[Assigned task]
Pictures are to be left out. Return exactly the lines below from the one with "hot ticket in Florida." up to and including the one with "Uncategorized".

--- Data under study Enclosed Below ---

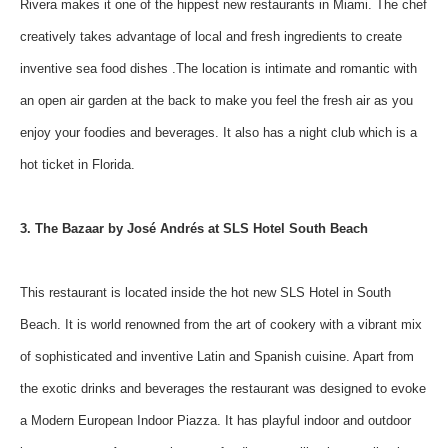
Rivera makes it one of the hippest new restaurants in Miami. The chef
creatively takes advantage of local and fresh ingredients to create
inventive sea food dishes .The location is intimate and romantic with
an open air garden at the back to make you feel the fresh air as you
enjoy your foodies and beverages. It also has a night club which is a
hot ticket in Florida.
3. The Bazaar by José Andrés at SLS Hotel South Beach
This restaurant is located inside the hot new SLS Hotel in South
Beach. It is world renowned from the art of cookery with a vibrant mix
of sophisticated and inventive Latin and Spanish cuisine. Apart from
the exotic drinks and beverages the restaurant was designed to evoke
a Modern European Indoor Piazza. It has playful indoor and outdoor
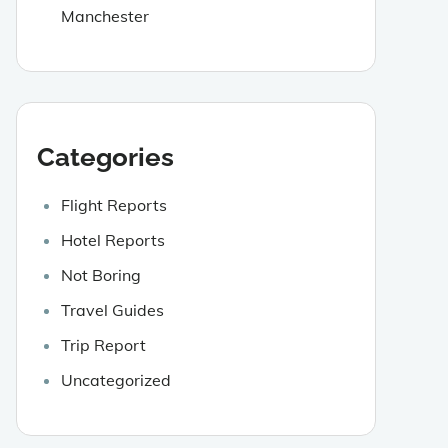
Manchester
Categories
Flight Reports
Hotel Reports
Not Boring
Travel Guides
Trip Report
Uncategorized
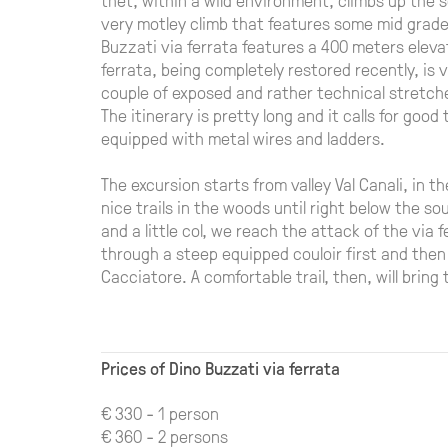
very motley climb that features some mid grade 
Buzzati via ferrata features a 400 meters elevat
ferrata, being completely restored recently, is 
couple of exposed and rather technical stretch
The itinerary is pretty long and it calls for good 
equipped with metal wires and ladders.
The excursion starts from valley Val Canali, in 
nice trails in the woods until right below the so
and a little col, we reach the attack of the via
through a steep equipped couloir first and then
Cacciatore. A comfortable trail, then, will bring
Prices of Dino Buzzati via ferrata
€ 330 - 1 person
€ 360 - 2 persons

--- End of Enclosed Data under study ---

[Answer section]
hot ticket in Florida.
3. The Bazaar by José Andrés at SLS Hotel South Beach
This restaurant is located inside the hot new SLS Hotel in South
Beach. It is world renowned from the art of cookery with a vibrant mix
of sophisticated and inventive Latin and Spanish cuisine. Apart from
the exotic drinks and beverages the restaurant was designed to evoke
a Modern European Indoor Piazza. It has playful indoor and outdoor
Manchester
Categories
Flight Reports
Hotel Reports
Not Boring
Travel Guides
Trip Report
Uncategorized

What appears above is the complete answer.